--- Complete the following ---
1 - Please print the ridge regression text from "where $\lambda$ is" to "are mutually orthogonal.".
2 - In the ridge regression text, how is the parameter λ described?

## start Given text

3. (2019) Consider the multiple linear regression model without the intercept term,

$$
\mathbf{Y}=\mathbf{X} \boldsymbol{\beta}+\boldsymbol{\varepsilon}
$$

where $\mathbf{Y}=\left(Y_{1}, \ldots, Y_{n}\right)^{T}, \boldsymbol{\beta}=\left(\beta_{1}, \ldots, \beta_{p}\right)^{T}, \boldsymbol{\varepsilon}=\left(\varepsilon_{1}, \ldots, \varepsilon_{n}\right)^{T} \sim N\left(\mathbf{0}, \sigma^{2} \mathbf{I}_{n}\right)$ and $\mathbf{X}=$ $\left(\mathbf{v}_{1}, \ldots, \mathbf{v}_{p}\right) \in \mathbb{R}^{n \times p}$ is the design matrix with $\mathbf{v}_{j}=\left(X_{1 j}, \ldots, X_{n j}\right)^{T}$. The ridge regression estimator solves the following minimisation problem,

$$
\min _{\boldsymbol{\beta} \in \mathbb{R}^{p}}\|\mathbf{Y}-\mathbf{X} \boldsymbol{\beta}\|^{2}+\lambda \sum_{j=1}^{p} \beta_{j}^{2}
$$

where $\lambda$ is a non-negative tuning parameter. In class, we have shown that the solution is given by

$$
\widehat{\boldsymbol{\beta}}_{\text {ridge }}=\left(\mathbf{X}^{T} \mathbf{X}+\lambda \mathbf{I}_{p}\right)^{-1} \mathbf{X}^{T} \mathbf{Y}
$$

Suppose that the columns of $\mathbf{X}$ are mutually orthogonal.

(a) Show that $\widehat{\boldsymbol{\beta}}_{\text {ridge }}$ can be found element by element by solving $p$ separate ridge regression problems as follows,

$$
\min _{\beta_{j} \in \mathbb{R}}\left\|\mathbf{Y}-\mathbf{v}_{j} \beta_{j}\right\|^{2}+\lambda \beta_{j}^{2}, j=1, \ldots, p
$$

(b) Show that the sum of squares explained by the full ridge regression is the sum of those explained in each of the $p$ separate ridge regressions, that is

$$
\left(\mathbf{X} \widehat{\boldsymbol{\beta}}_{\text {ridge }}\right)^{T}\left(\mathbf{X} \widehat{\boldsymbol{\beta}}_{\text {ridge }}\right)=\sum_{j=1}^{p}\left(\mathbf{v}_{j} \widehat{\beta}_{\text {ridge }, \mathrm{j}}\right)^{T}\left(\mathbf{v}_{j} \widehat{\beta}_{\text {ridge }, \mathrm{j}}\right)
$$

where $\widehat{\beta}_{\text {ridge }, j}$ is the $j$-th component of $\widehat{\boldsymbol{\beta}}_{\text {ridge }}$ for $j=1, \ldots, p$.

[10 marks]

(c) Let $\mathbf{v}_{1}^{T} \mathbf{v}_{1}=2$. Find the mean square error (MSE) for $\widehat{\beta}_{\text {ridge, }}$. What is the value of $\lambda$ that minimises $\operatorname{MSE}\left(\widehat{\beta}_{\text {ridge }, 1}\right)$ ?

## end Given text
## start Rows

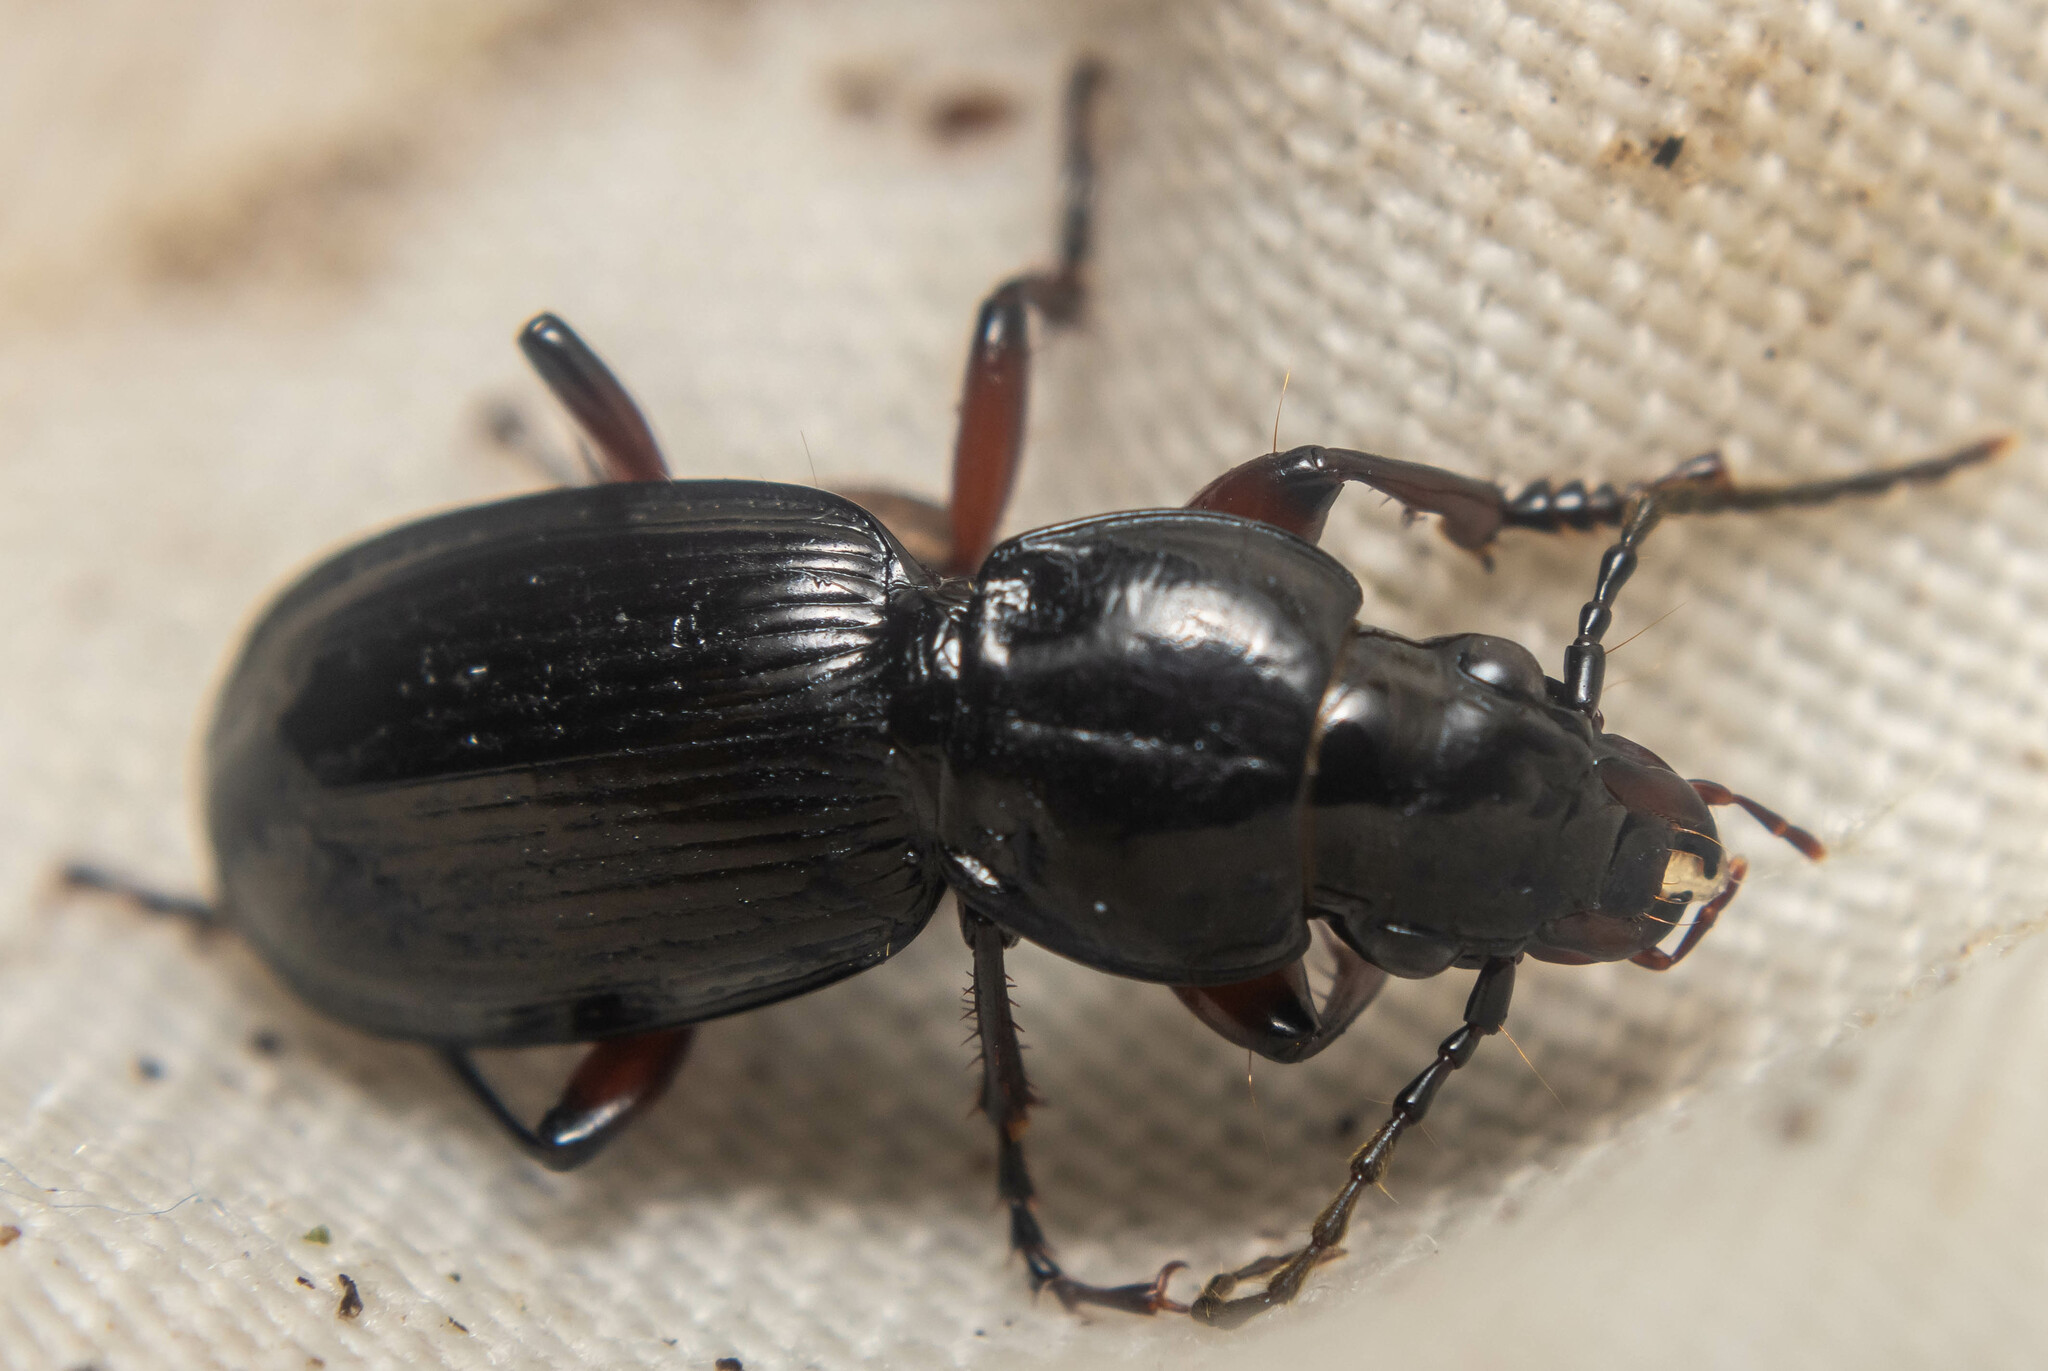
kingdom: Animalia
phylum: Arthropoda
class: Insecta
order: Coleoptera
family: Carabidae
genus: Pterostichus
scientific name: Pterostichus madidus
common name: Black clock
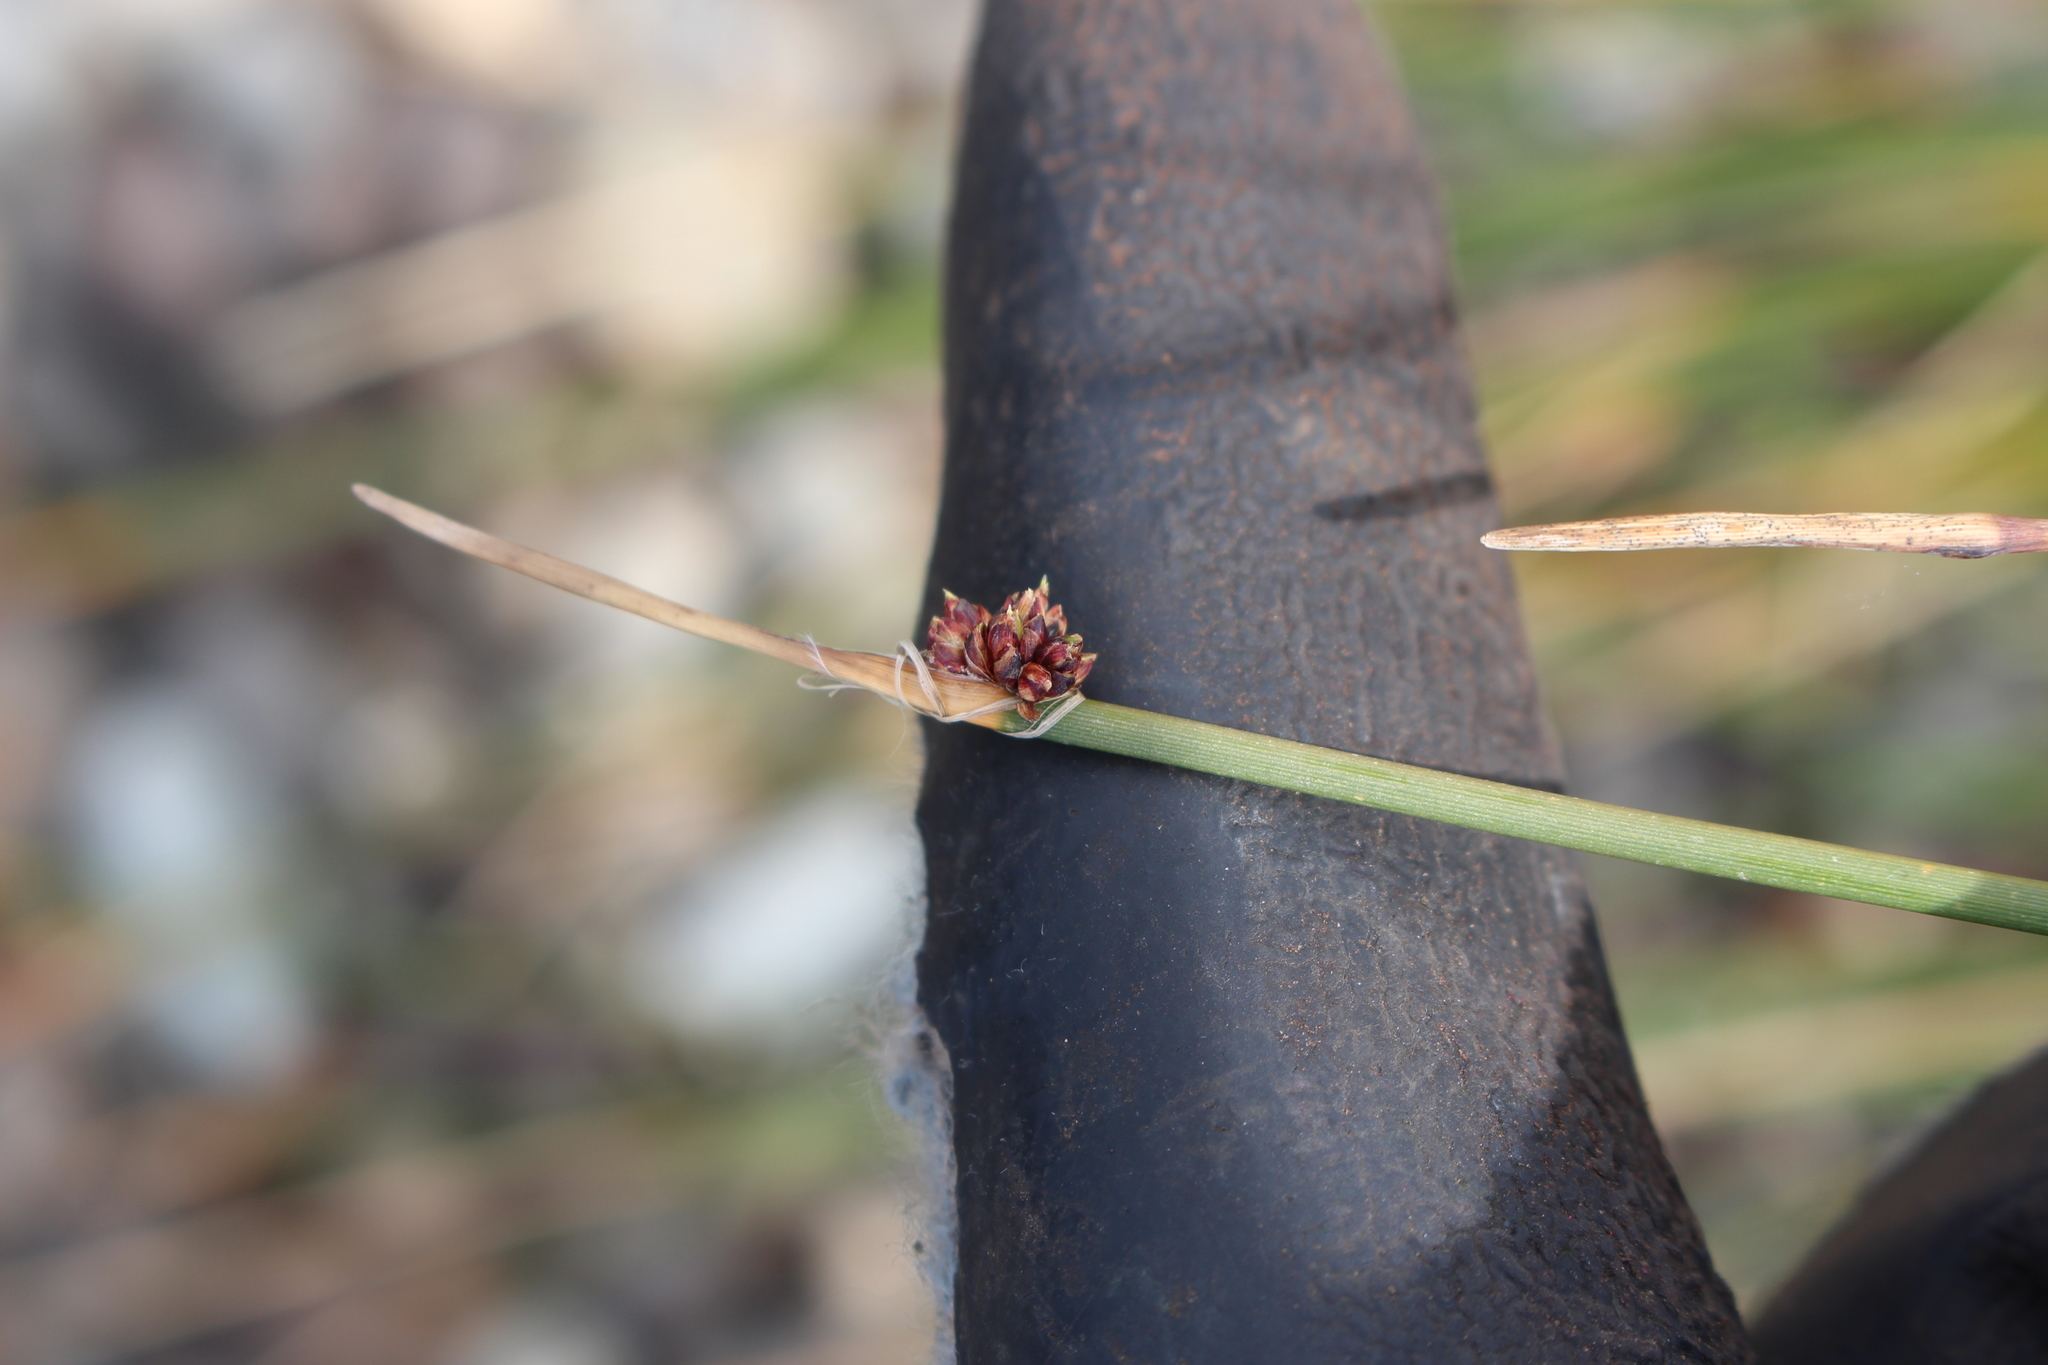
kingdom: Plantae
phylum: Tracheophyta
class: Liliopsida
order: Poales
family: Cyperaceae
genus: Ficinia
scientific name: Ficinia nodosa
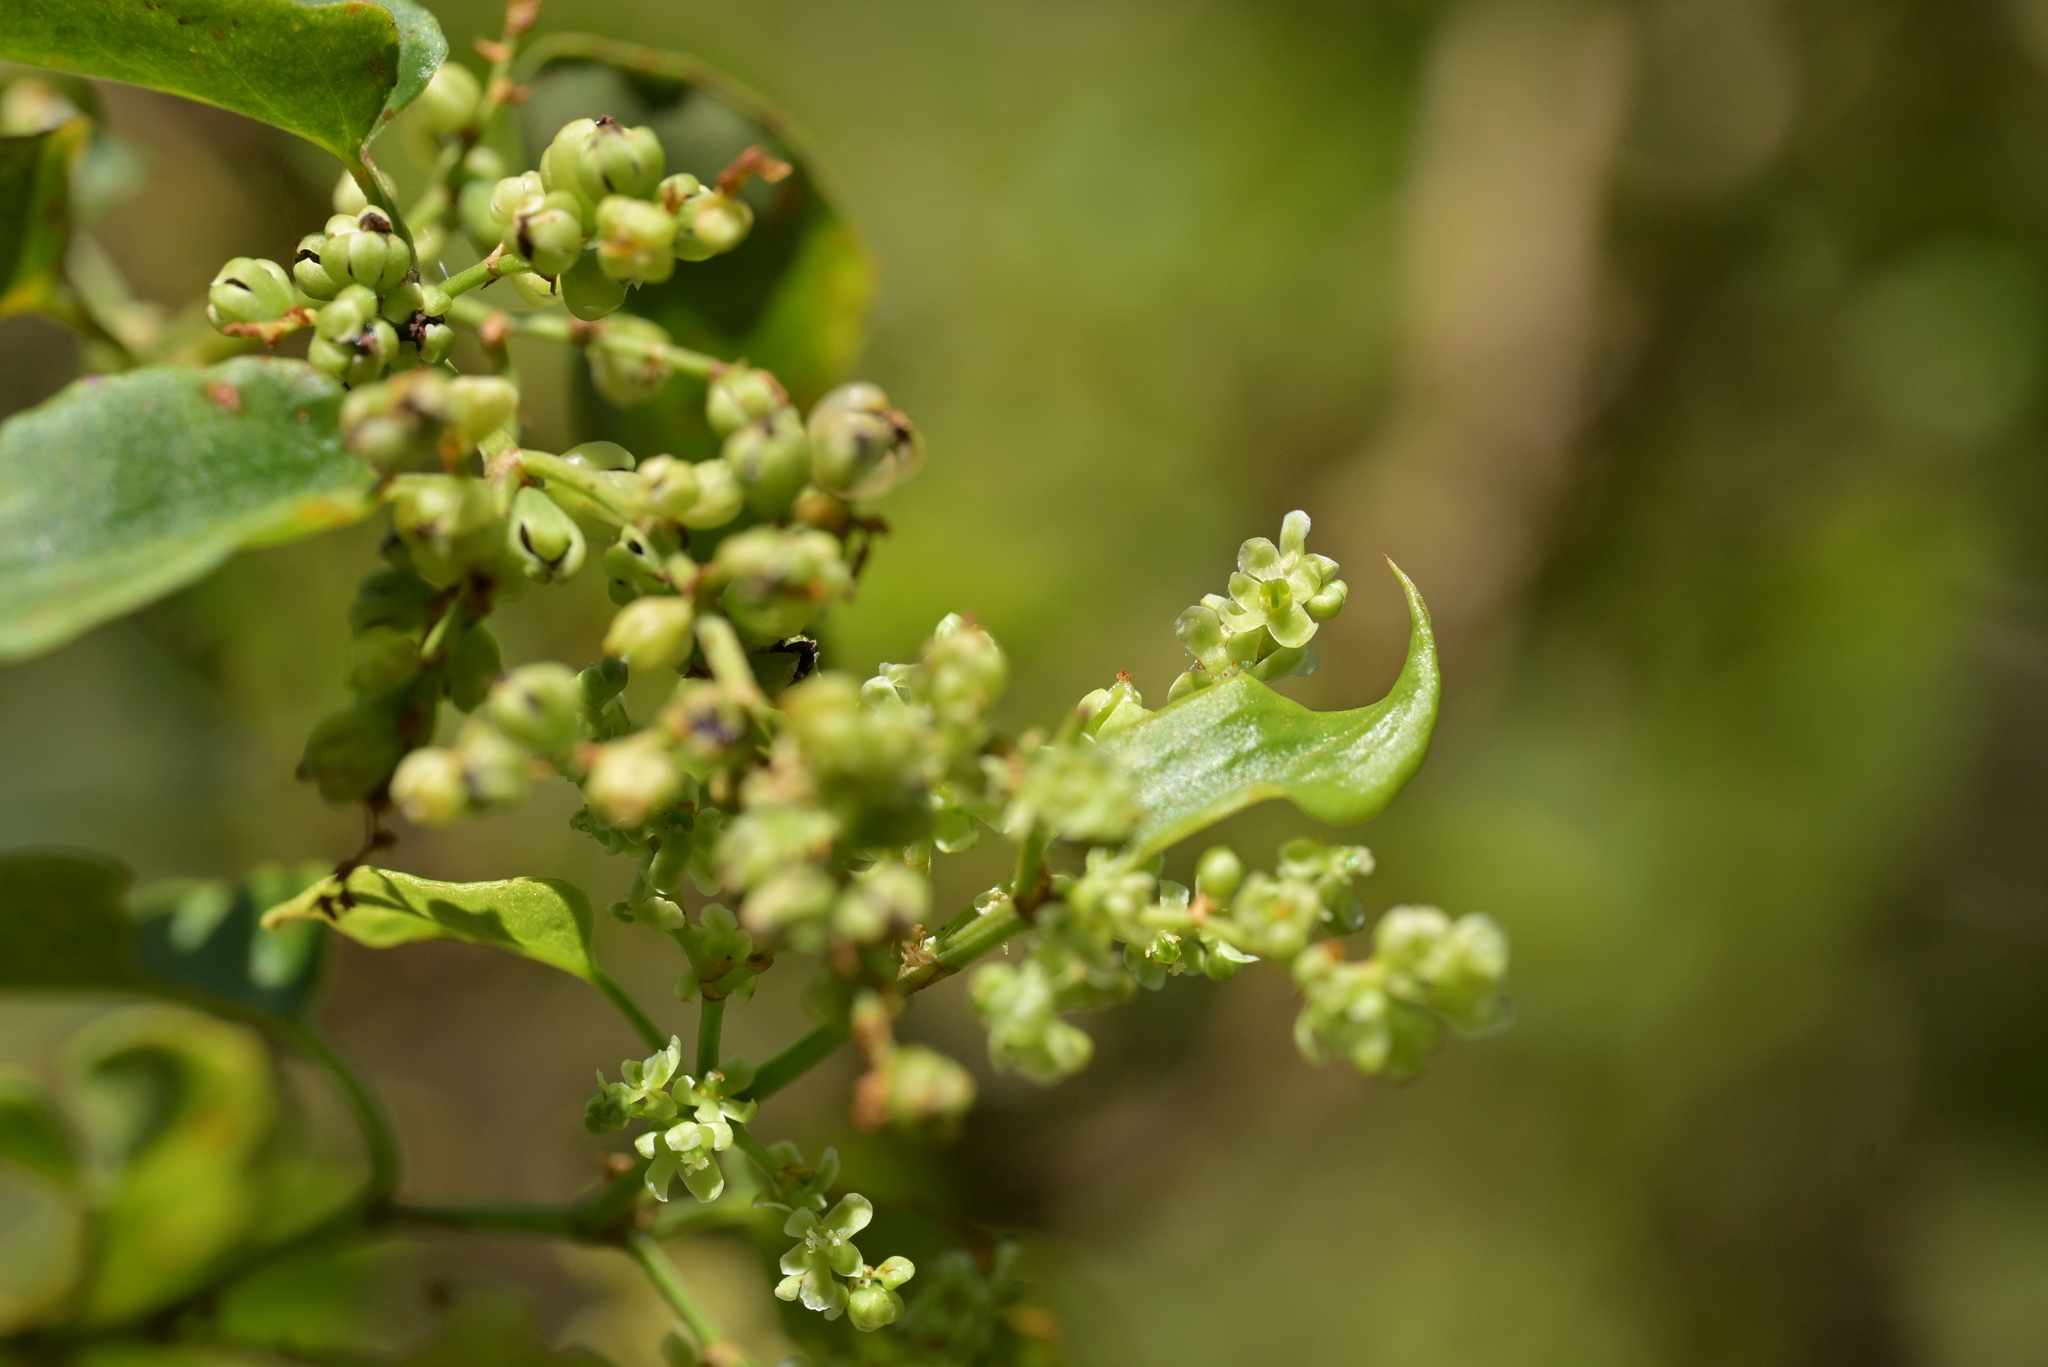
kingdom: Plantae
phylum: Tracheophyta
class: Magnoliopsida
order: Caryophyllales
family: Polygonaceae
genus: Muehlenbeckia
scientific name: Muehlenbeckia australis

## end Rows

--- Solutions to the exercise ---
1 -
where $\lambda$ is a non-negative tuning parameter. In class, we have shown that the solution is given by

$$
\widehat{\boldsymbol{\beta}}_{\text {ridge }}=\left(\mathbf{X}^{T} \mathbf{X}+\lambda \mathbf{I}_{p}\right)^{-1} \mathbf{X}^{T} \mathbf{Y}
$$

Suppose that the columns of $\mathbf{X}$ are mutually orthogonal.

2 - It is a non-negative tuning parameter.